In the current study, the researchers tested whether they could use this technology not just to detect cancer, but to track the development of cancer and its response to treatments accurately and sensitively over time. The team created a panel of 14 nanoparticles designed to target proteases overexpressed in non-small cell lung cancer induced in a mouse model. These nanoparticles had been adapted to release barcoded peptides when they encounter dysregulated enzymes in the tumor microenvironment.
Each nanosensor was able to track different patterns of protease activity, which changed dramatically as the tumor progressed. After treatment with a lung cancer-targeting drug, the researchers were able to find signs tumor regression quickly, within just three days of administering treatment.
Cell maps and populations
While the current nanosensor technique can be used to track tumor progression and treatment response in general, it cannot shed light on the specific cellular process at work.
“Our urine reporter, like many of the tools available to assess molecular markers for cancer, treats the body like a black box,” says Kirkpatrick. “While we get some information about the disease’s state, we wanted to learn more about the cells or proteins that are causing the disease to behave in a specific way.”
Having identified nanosensors of interest, researchers mapped where in the tumor microenvironment the enzymes acting on these sensors were active. They adapted their nanoprobes to leave behind fluorescent tags when they are cleaved from the nanosensor, assigning different tags to different proteases. After applying the nanoprobes to samples of lung tissue, they looked for patterns in how the tags were distributed.
The team hopes to identify the specific protease active in pericytes and investigate its role in angiogenesis in the future. They hope to use this knowledge to create therapy formulations that can be delivered to patients to disrupt the recruitment and formation of blood vessels associated with tumor growth.

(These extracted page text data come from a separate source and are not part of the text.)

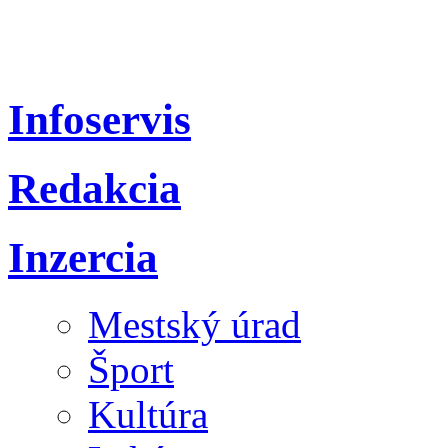
Infoservis
Redakcia
Inzercia
Mestský úrad
Šport
Kultúra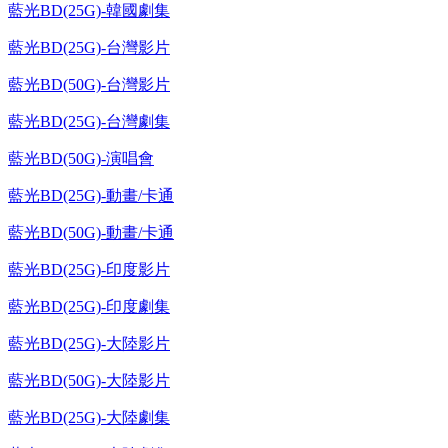
藍光BD(25G)-韓國劇集
藍光BD(25G)-台灣影片
藍光BD(50G)-台灣影片
藍光BD(25G)-台灣劇集
藍光BD(50G)-演唱會
藍光BD(25G)-動畫/卡通
藍光BD(50G)-動畫/卡通
藍光BD(25G)-印度影片
藍光BD(25G)-印度劇集
藍光BD(25G)-大陸影片
藍光BD(50G)-大陸影片
藍光BD(25G)-大陸劇集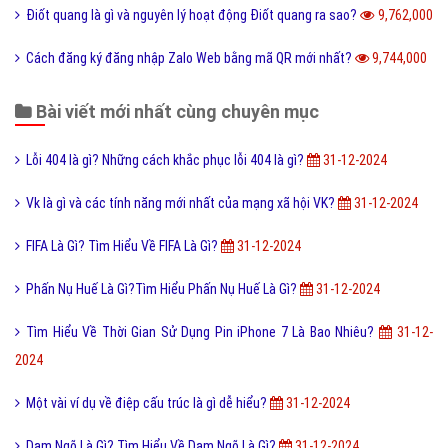
Điốt quang là gì và nguyên lý hoạt động Điốt quang ra sao?
9,762,000
Cách đăng ký đăng nhập Zalo Web bằng mã QR mới nhất?
9,744,000
Bài viết mới nhất cùng chuyên mục
Lỗi 404 là gì? Những cách khắc phục lỗi 404 là gì?
31-12-2024
Vk là gì và các tính năng mới nhất của mạng xã hội VK?
31-12-2024
FIFA Là Gì? Tìm Hiểu Về FIFA Là Gì?
31-12-2024
Phấn Nụ Huế Là Gì?Tìm Hiểu Phấn Nụ Huế Là Gì?
31-12-2024
Tìm Hiểu Về Thời Gian Sử Dụng Pin iPhone 7 Là Bao Nhiêu?
31-12-
2024
Một vài ví dụ về điệp cấu trúc là gì dễ hiểu?
31-12-2024
Dạm Ngõ Là Gì? Tìm Hiểu Về Dạm Ngõ Là Gì?
31-12-2024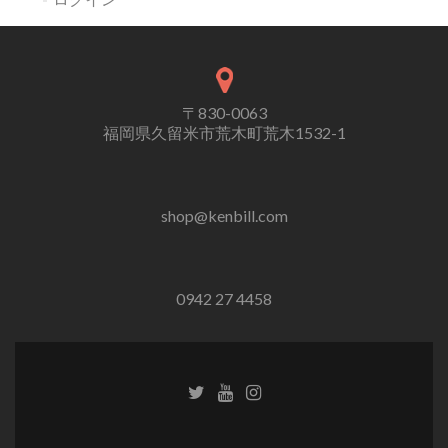
〒830-0063
福岡県久留米市荒木町荒木1532-1
shop@kenbill.com
0942 27 4458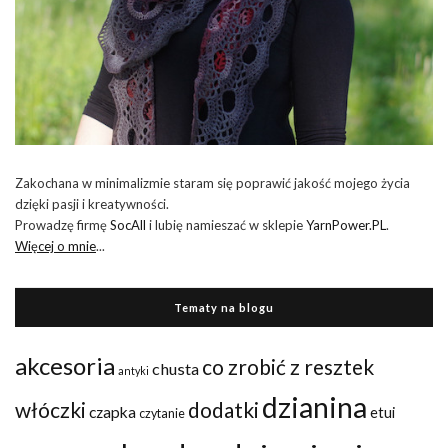
Zakochana w minimalizmie staram się poprawić jakość mojego życia
dzięki pasji i kreatywności.
Prowadzę firmę
SocAll
i lubię namieszać w sklepie
YarnPower.PL
.
Więcej o mnie
...
Tematy na blogu
akcesoria
co zrobić z resztek
chusta
antyki
dzianina
włóczki
dodatki
czapka
etui
czytanie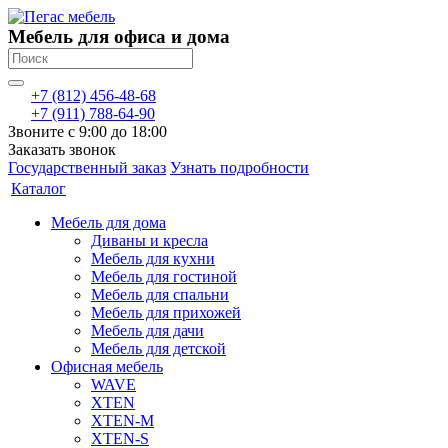
Мебель для офиса и дома
+7 (812) 456-48-68
+7 (911) 788-64-90
Звоните с 9:00 до 18:00
Заказать звонок
Государственный заказ
Узнать подробности
Каталог
Мебель для дома
Диваны и кресла
Мебель для кухни
Мебель для гостиной
Мебель для спальни
Мебель для прихожей
Мебель для дачи
Мебель для детской
Офисная мебель
WAVE
XTEN
XTEN-M
XTEN-S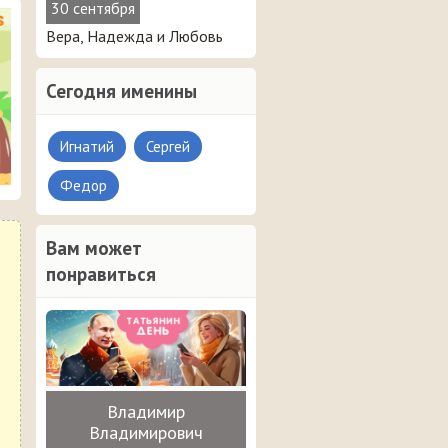
30 сентября
Вера, Надежда и Любовь
Сегодня именины
Игнатий
Сергей
Федор
Вам может
понравиться
Владимир
Владимирович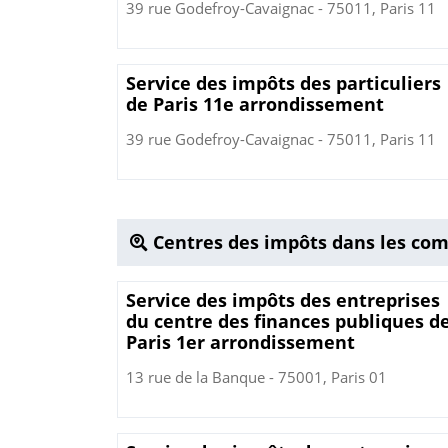
39 rue Godefroy-Cavaignac - 75011, Paris 11
Service des impôts des particuliers
de Paris 11e arrondissement
39 rue Godefroy-Cavaignac - 75011, Paris 11
Centres des impôts dans les co
Service des impôts des entreprises
du centre des finances publiques d
Paris 1er arrondissement
13 rue de la Banque - 75001, Paris 01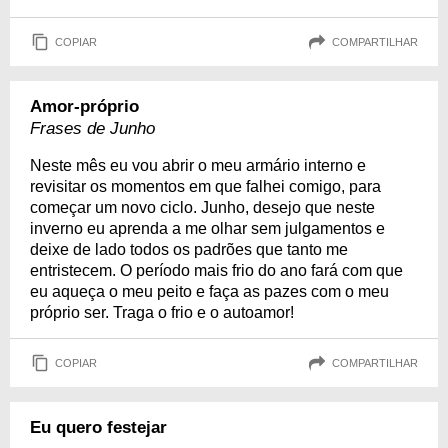
COPIAR
COMPARTILHAR
Amor-próprio
Frases de Junho
Neste mês eu vou abrir o meu armário interno e
revisitar os momentos em que falhei comigo, para
começar um novo ciclo. Junho, desejo que neste
inverno eu aprenda a me olhar sem julgamentos e
deixe de lado todos os padrões que tanto me
entristecem. O período mais frio do ano fará com que
eu aqueça o meu peito e faça as pazes com o meu
próprio ser. Traga o frio e o autoamor!
COPIAR
COMPARTILHAR
Eu quero festejar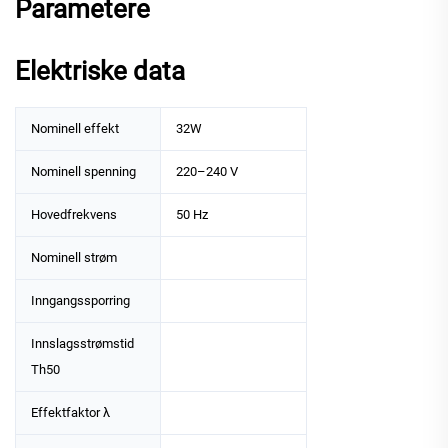
Parametere
Elektriske data
Nominell effekt
32W
Nominell spenning
220–240 V
Hovedfrekvens
50 Hz
Nominell strøm
Inngangssporring
Innslagsstrømstid
Th50
Effektfaktor λ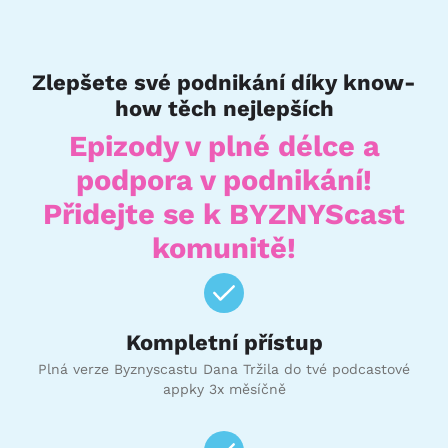
Zlepšete své podnikání díky know-
how těch nejlepších
Epizody v plné délce a
podpora v podnikání!
Přidejte se k BYZNYScast
komunitě!
Kompletní přístup
Plná verze Byznyscastu Dana Tržila do tvé podcastové
appky 3x měsíčně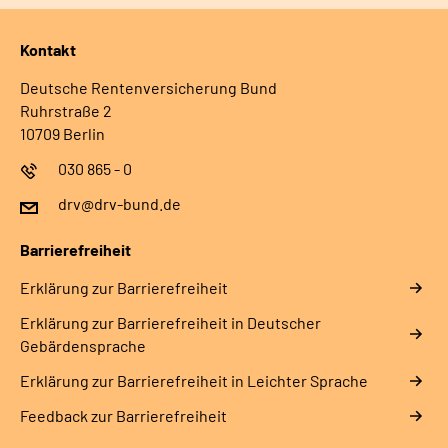
Kontakt
Deutsche Rentenversicherung Bund
Ruhrstraße 2
10709 Berlin
030 865 - 0
drv@drv-bund.de
Barrierefreiheit
Erklärung zur Barrierefreiheit
Erklärung zur Barrierefreiheit in Deutscher
Gebärdensprache
Erklärung zur Barrierefreiheit in Leichter Sprache
Feedback zur Barrierefreiheit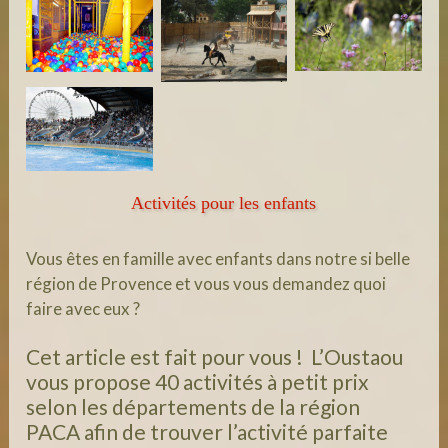
Activités pour les enfants
Vous êtes en famille avec enfants dans notre si belle
région de Provence et vous vous demandez quoi
faire avec eux ?
Cet article est fait pour vous ! L’Oustaou
vous propose 40 activités à petit prix
selon les départements de la région
PACA afin de trouver l’activité parfaite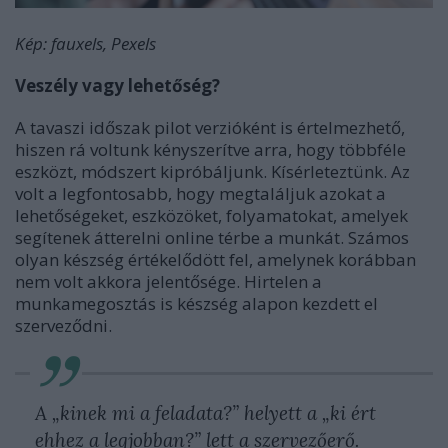
Kép: fauxels, Pexels
Veszély vagy lehetőség?
A tavaszi időszak pilot verzióként is értelmezhető,
hiszen rá voltunk kényszerítve arra, hogy többféle
eszközt, módszert kipróbáljunk. Kísérleteztünk. Az
volt a legfontosabb, hogy megtaláljuk azokat a
lehetőségeket, eszközöket, folyamatokat, amelyek
segítenek átterelni online térbe a munkát. Számos
olyan készség értékelődött fel, amelynek korábban
nem volt akkora jelentősége. Hirtelen a
munkamegosztás is készség alapon kezdett el
szerveződni.
A „kinek mi a feladata?” helyett a „ki ért
ehhez a legjobban?” lett a szervezőerő.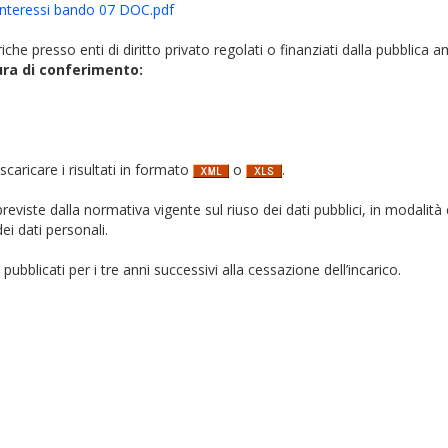
 interessi bando 07 DOC.pdf
iche presso enti di diritto privato regolati o finanziati dalla pubblica 
ura di conferimento:
 scaricare i risultati in formato
o
.
i previste dalla normativa vigente sul riuso dei dati pubblici, in modalità 
ei dati personali.
pubblicati per i tre anni successivi alla cessazione dell’incarico.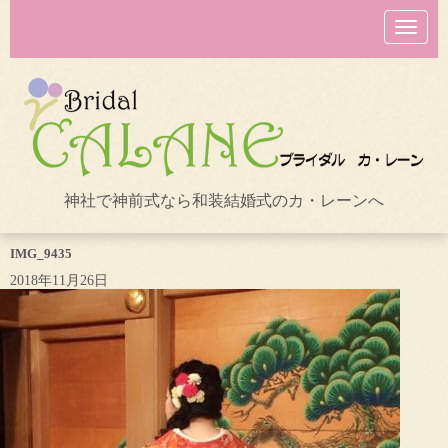
N
a
v
i
g
a
t
i
o
n
神社で神前式なら和装結婚式のカ・レーンへ
IMG_9435
2018年11月26日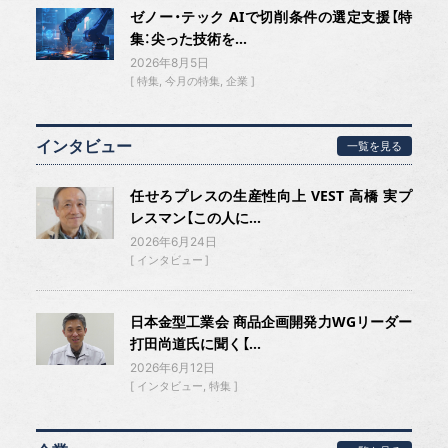
ゼノー・テック AIで切削条件の選定支援【特
集：尖った技術を...
2026年8月5日
特集
今月の特集
企業
インタビュー
一覧を見る
任せろプレスの生産性向上 VEST 高橋 実プ
レスマン【この人に...
2026年6月24日
インタビュー
日本金型工業会 商品企画開発力WGリーダー
打田尚道氏に聞く【...
2026年6月12日
インタビュー
特集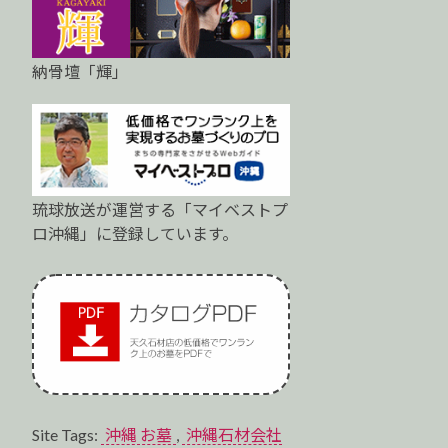
納骨壇「輝」
琉球放送が運営する「マイベストプ
ロ沖縄」に登録しています。
Site Tags:
沖縄 お墓
,
沖縄石材会社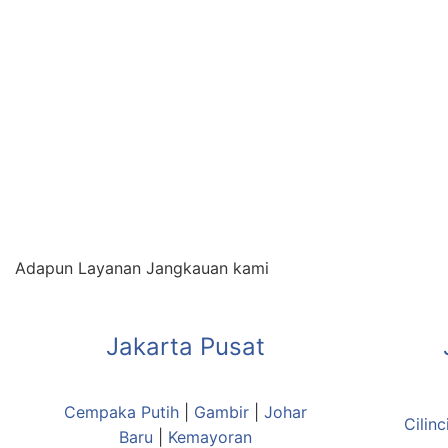
Adapun Layanan Jangkauan kami
Jakarta Pusat
Cempaka Putih
|
Gambir
|
Johar
Cilinc
Baru
|
Kemayoran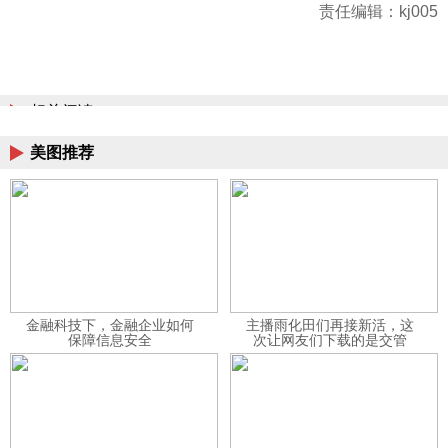
责任编辑：kj005
相关阅读
美图推荐
金融科技下，金融企业如何
主播雨化田们再接新活，这
保障信息安全
次让网友们下载的是交管
12123APP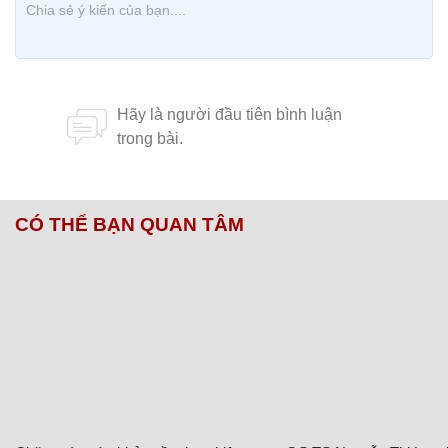
CÓ THỂ BẠN QUAN TÂM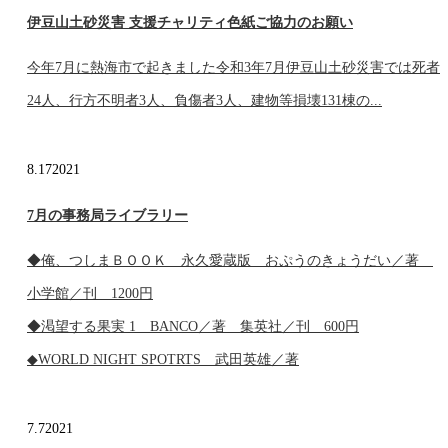
伊豆山土砂災害 支援チャリティ色紙ご協力のお願い
今年7月に熱海市で起きました令和3年7月伊豆山土砂災害では死者
24人、行方不明者3人、負傷者3人、建物等損壊131棟の...
8.17
2021
7月の事務局ライブラリー
◆俺、つしまＢＯＯＫ 永久愛蔵版 おぷうのきょうだい／著
小学館／刊 1200円
◆渇望する果実 1 BANCO／著 集英社／刊 600円
◆WORLD NIGHT SPOTRTS 武田英雄／著
7.7
2021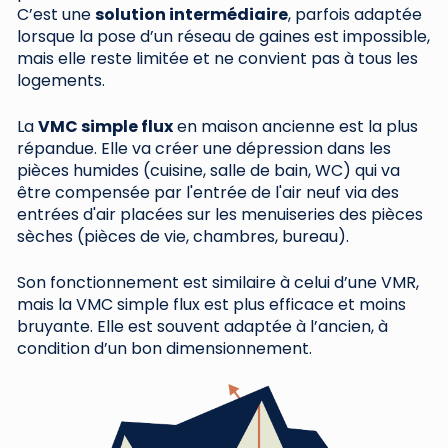
C’est une
solution intermédiaire
, parfois adaptée
lorsque la pose d’un réseau de gaines est impossible,
mais elle reste limitée et ne convient pas à tous les
logements.
La
VMC simple flux
en maison ancienne est la plus
répandue. Elle va créer une dépression dans les
pièces humides (cuisine, salle de bain, WC) qui va
être compensée par l'entrée de l'air neuf via des
entrées d'air placées sur les menuiseries des pièces
sèches (pièces de vie, chambres, bureau).
Son fonctionnement est similaire à celui d’une VMR,
mais la VMC simple flux est plus efficace et moins
bruyante. Elle est souvent adaptée à l’ancien, à
condition d’un bon dimensionnement.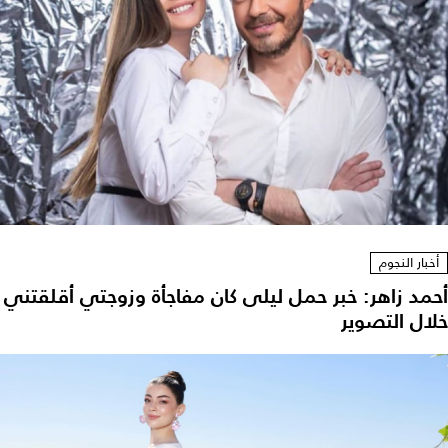
أخبار النجوم
أحمد زاهر: خبر حمل ليلى كان مفاجأة وزوجتي أقلقتني
خلال التصوير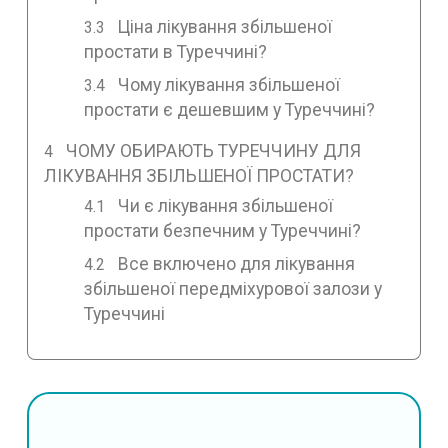
Ціна лікування збільшеної
простати в Туреччині?
Чому лікування збільшеної
простати є дешевшим у Туреччині?
ЧОМУ ОБИРАЮТЬ ТУРЕЧЧИНУ ДЛЯ
ЛІКУВАННЯ ЗБІЛЬШЕНОЇ ПРОСТАТИ?
Чи є лікування збільшеної
простати безпечним у Туреччині?
Все включено для лікування
збільшеної передміхурової залози у
Туреччині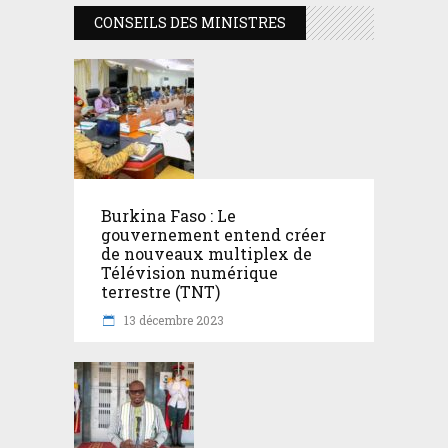
CONSEILS DES MINISTRES
Burkina Faso : Le
gouvernement entend créer
de nouveaux multiplex de
Télévision numérique
terrestre (TNT)
13 décembre 2023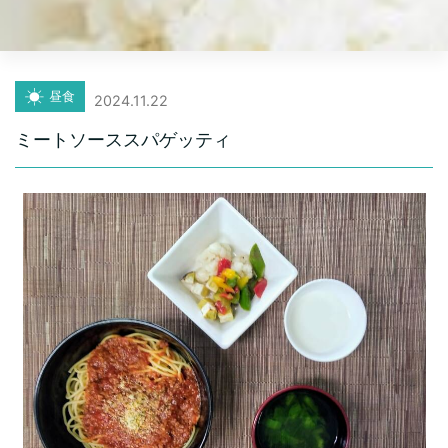
昼食
2024.11.22
ミートソーススパゲッティ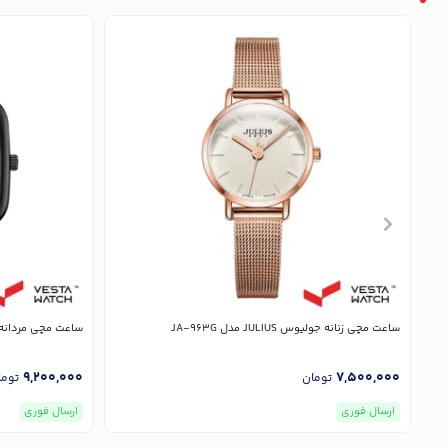
ساعت مچی زنانه جولیوس JULIUS مدل JA-963G
ساعت مچی مردانه جولیوس LIUS
9,200,000
7,500,000
تومان
توما
ارسال فوری
ارسال فوری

Ultimately, the team envisions panels of nanoprobes targeting multiple aspects of cancer in patients simultaneously and noninvasively. Proliferative signaling, evasion of growth suppressors, genome instability, resistance to cell death, dysregulated metabolism, and activation of invasion and metastasis are also hallmarks of cancer. Because cancer alters protease activity across all of these processes, the team’s nanoprobes could be designed to target each of these processes, providing a comprehensive picture of tumor activity that drives the disease. Researchers interested in investigating key biological phenomena in cancer models, as well as clinicians interested in monitoring cancer progression noninvasively and selecting treatments for their patients, could benefit from the approach.